Participants to an international conference on human rights abuse in Zimbabwe agreed on a programme of action at the end of the three-day meeting at the University of Pittsburgh in Pennsylvania, USA.

They agreed to transform themselves into a “Silent no more movement” indicating that they would be proactive on issues of rape, politically motivated violence and poverty.

The mission statement for the movement was to encourage comprehensive and sustainable responses that promote healing, empowerment and resilience of all traumatized survivors of torture and rape in Zimbabwe.

The theme of the conference was “Silent No More: Rape as a weapon of Political Violence in Zimbabwe.” The conference was organized and sponsored by the Kabak Endowment Fund; University of Pittsburgh- based departments: The Global Studies Center; the Department Of Family Medicines, the Department of Africana Studies, the Centre for Minority Health; Department of Administrative and Policy Studies; the Institute for International Studies in Education and Black Women and Health Outreach for Longer Life and Empowerment.

The lead organizer of the conference was Dr.

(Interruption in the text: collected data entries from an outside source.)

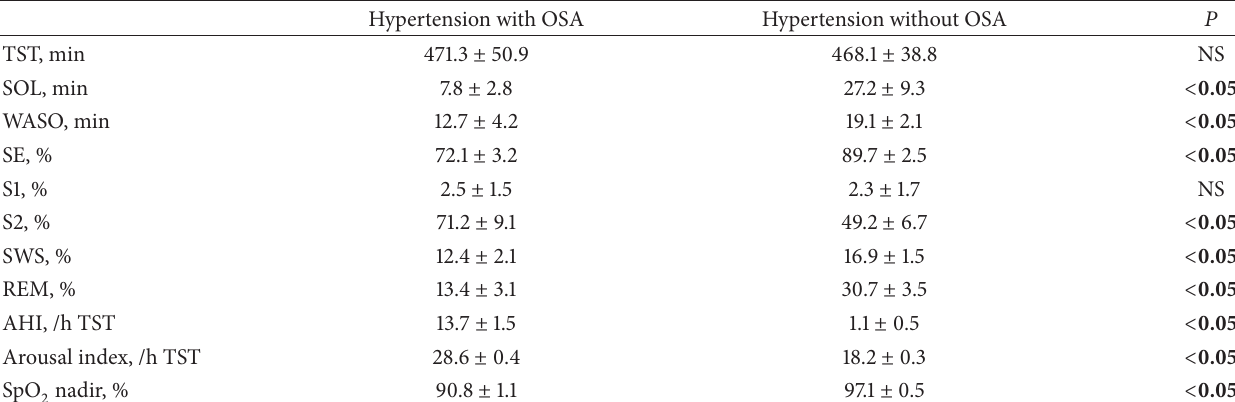
Table 2: Comparison of sleep scoring parameters found in the 2 groups of study subjects.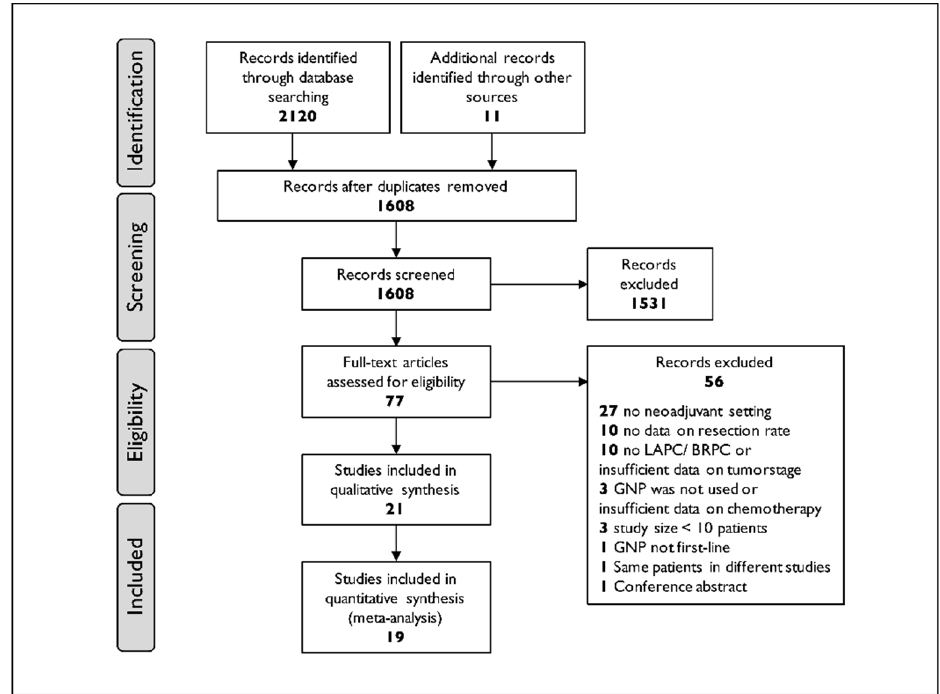
Figure 1. PRISMA flow diagram of the study selection process. After the database search, 1608 publications were screened and 21 studies met the criteria. Abbreviations: LAPC, locally advanced pancreatic cancer; BRPC, borderline resectable pancreatic cancer; GNP, gemcitabine and nab-paclitaxel.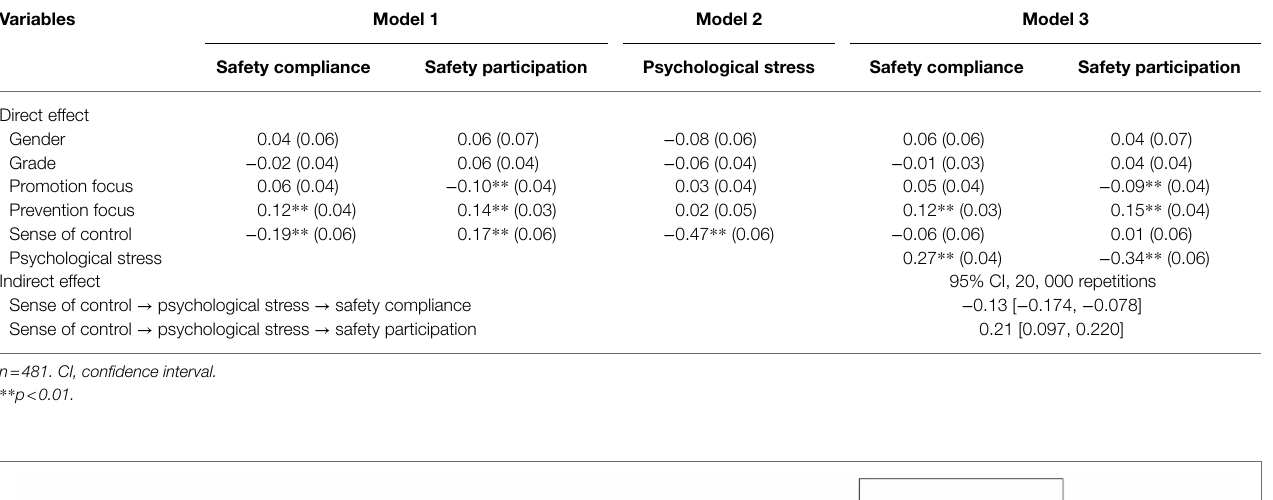
TABLE 3 | Meditation effect analysis.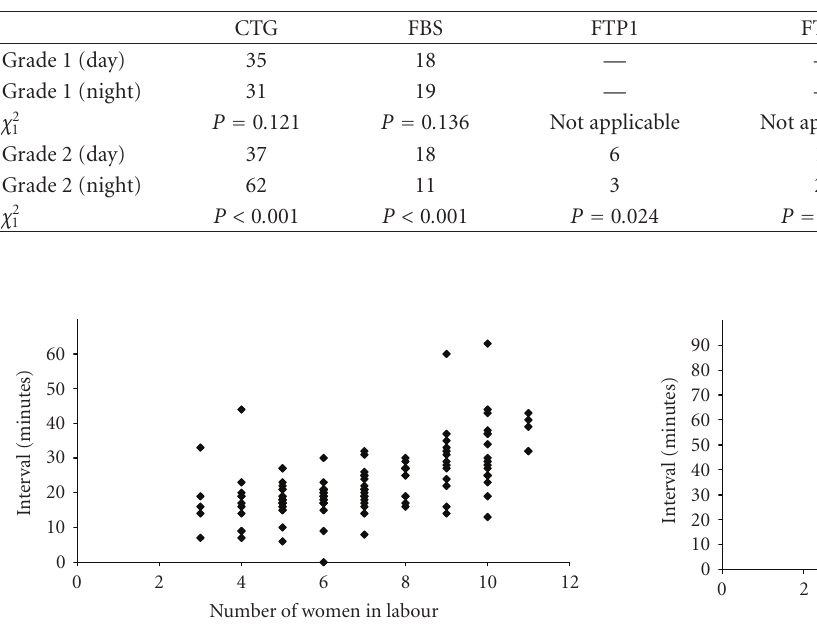
Table 1: Absolute numbers of women having grade 1 and grade 2 caesarean sections over a 12-month period. Indications are abbreviated as CTG (cardiotocographic abnormality with no fetal blood sample performed), FBS (low pH on fetal blood sampling), FTP1 (failure to progress in the first stage of labour), FTP2 (failure to progress in the second stage of labour), and Failed IVD (failed instrumental vaginal delivery, including forceps, ventouse or both). Denominator data for analyses included 2620 women giving birth in daytime hours (excluding elective caesarean sections) and 2547 women giving birth overnight.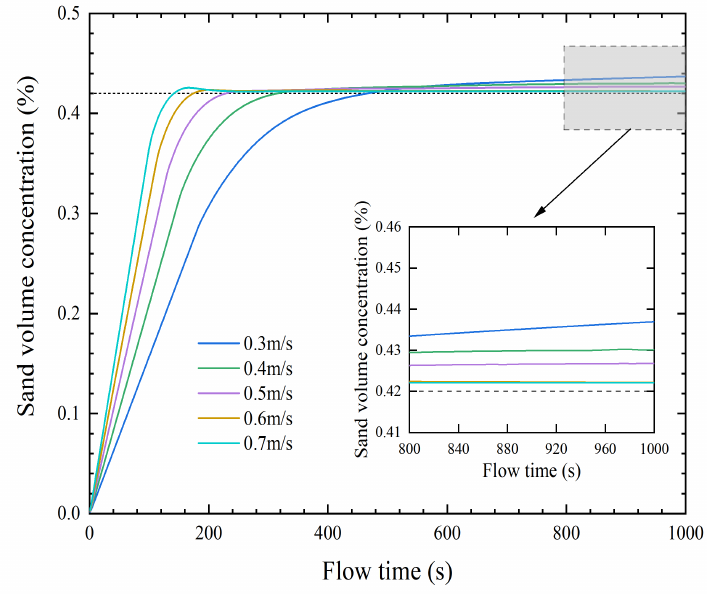
Figure 8. Sand volume concentration changes with flow time (V-inclined pipe L = 80 m d = 0.02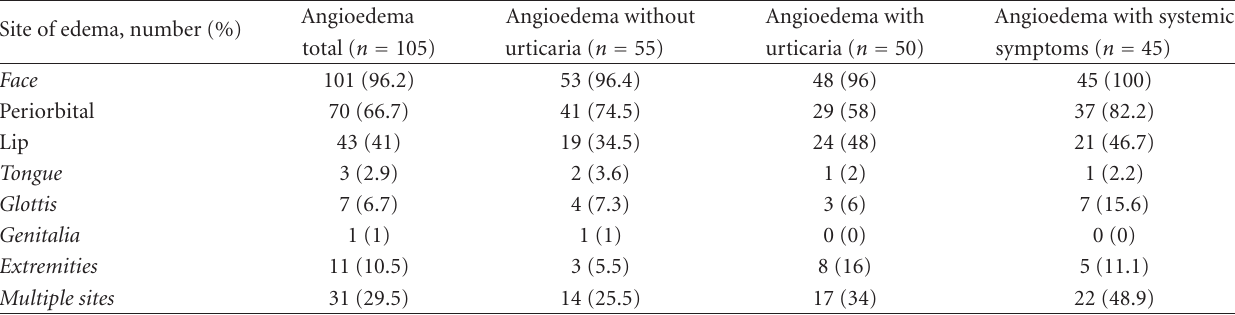
Table 3: Anatomic sites of involvement of angioedema.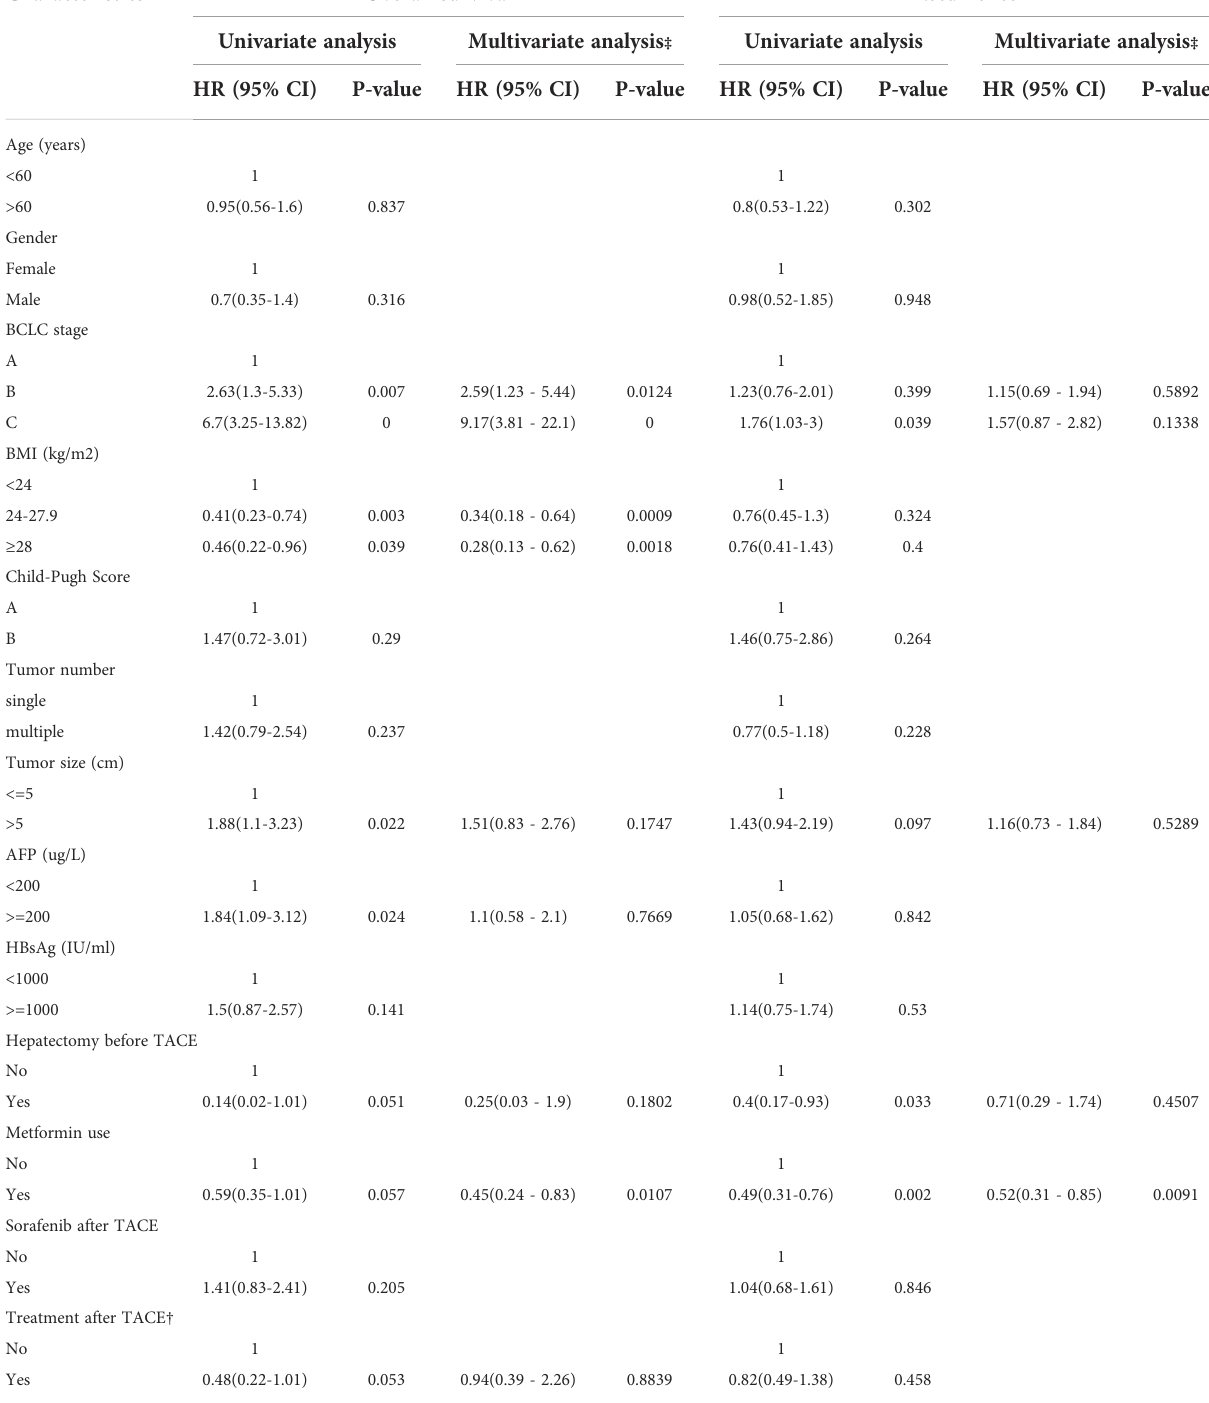
TABLE 2 Univariate and multivariate competing risk regression analysis for Overall survival and recurrence in the whole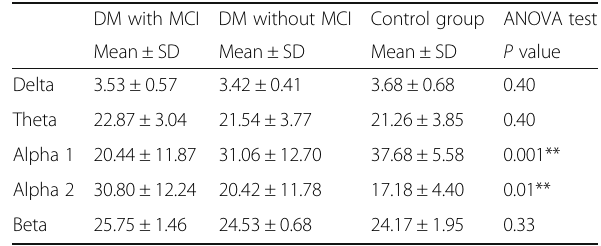
Table 3 The relative power of all frequency bands among the study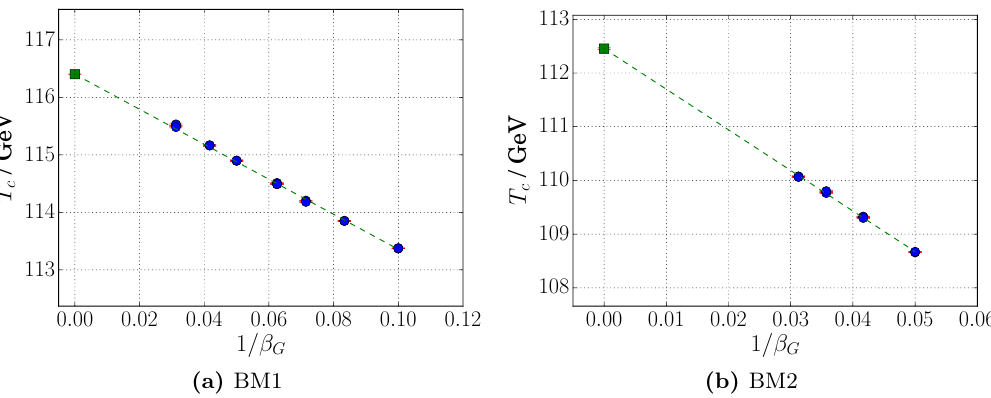
Figure 3. Continuum extrapolation of the critical temperature. All volumes are plotted here and are indistinguishable from each other at the same (cid:12) G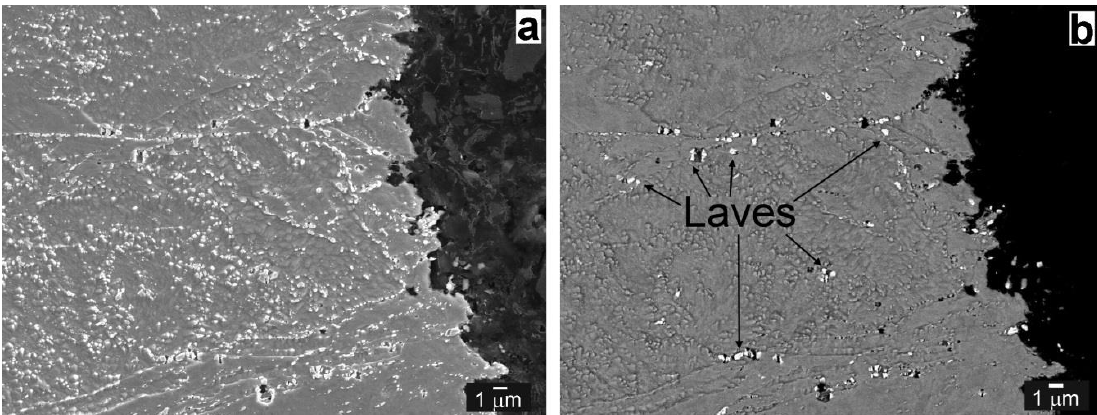
Figure 14. Microstructure and fracture path of the T92 BM region beneath the failure in the vicinity of T92 BM/Ni WM interface, state QT PWHT + 620 °C/2500 h + H: distribution of secondary phase particles in SE mode ( a ) and visualization of Laves phase particles in BSE mode ( b ).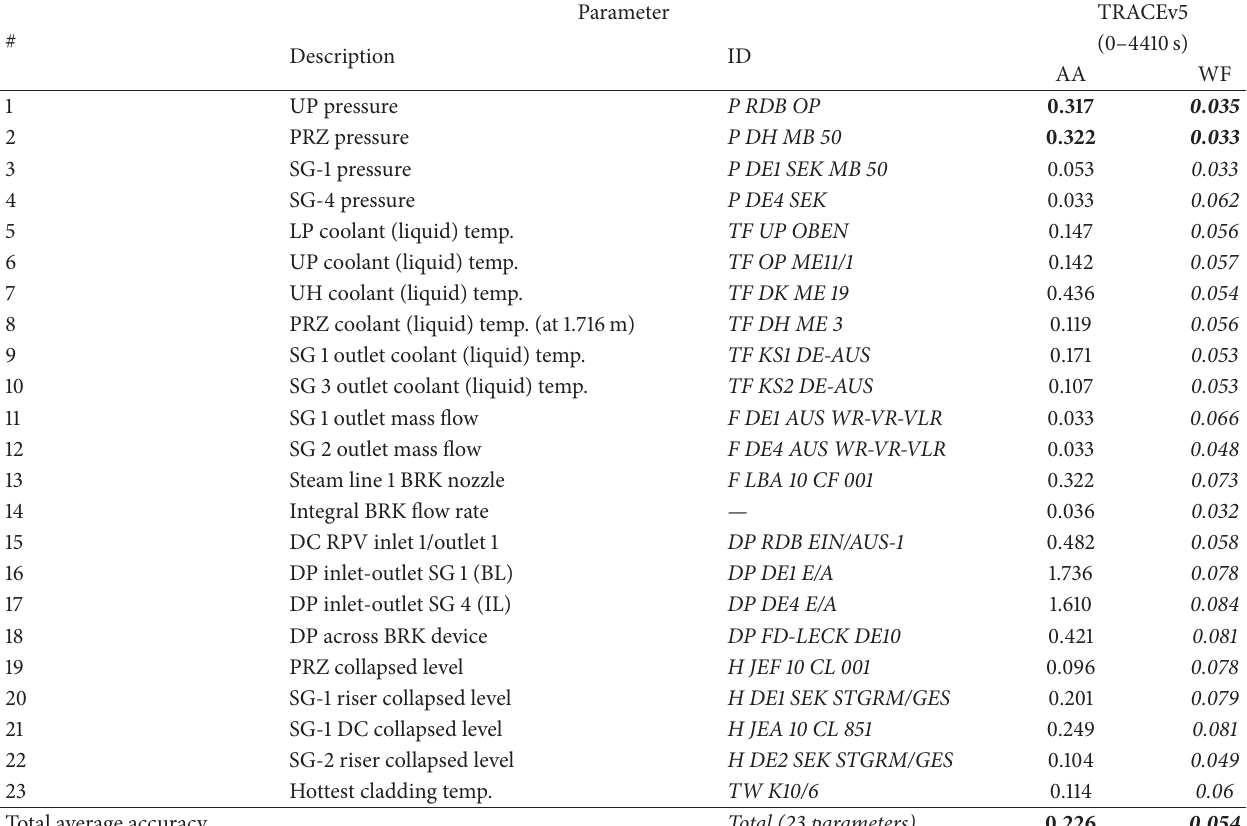
Table 3: Post test: summary of results obtained by application of FFT-BM—overall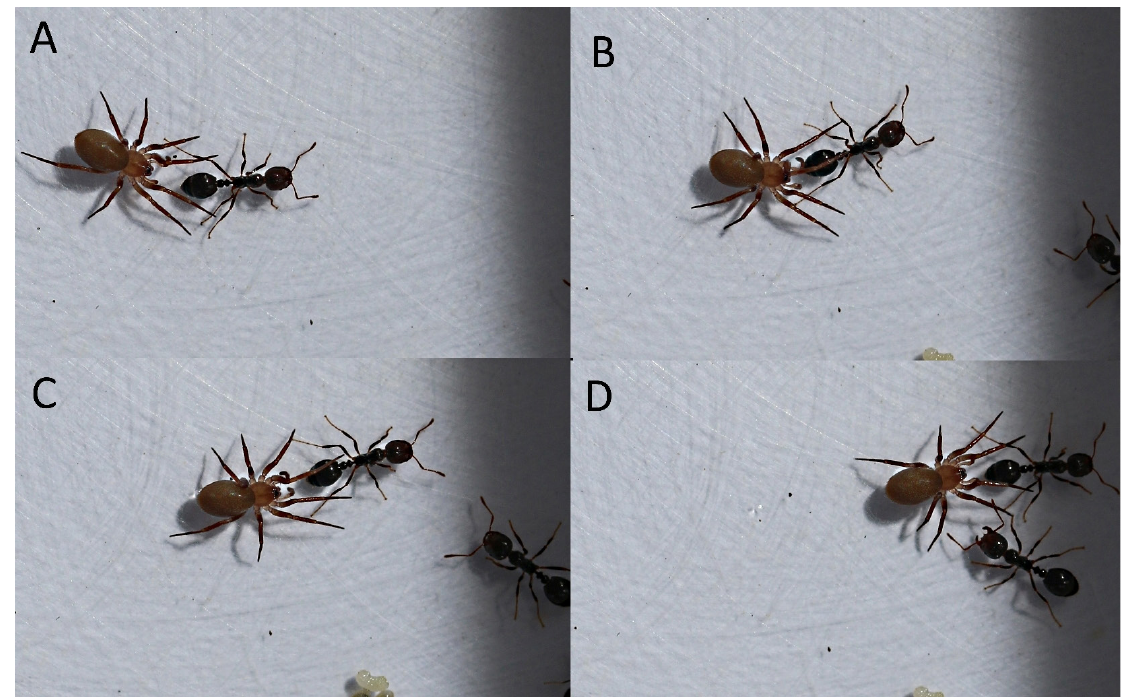
Fig 1 . Attacobius lavape female closely following and touching the Solenopsis saevissima workers in a colony maintained in laboratory. A-D: sequence of persecution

Anne Matambanadzo, research assistant professor in the Department of Family Medicine at the University of Pittsburgh.

Some participants came from Africa, Canada, United Kingdom as well as the USA. The keynote speakers included Minister of State in the Prime Minister’s Office for the Organ of National Healing, Reconciliation and Integration, Senator Sekai Holland; Founder of the Girl Child Network and last year’s CNN Hero Betty Makoni as well as Director of South African based Exiles Forum, Gabriel Shumba.

Dr. Donald Burke, the dean of public health at the University of Pittsburgh, closed the conference by offering support for the programme of action adopted by participants.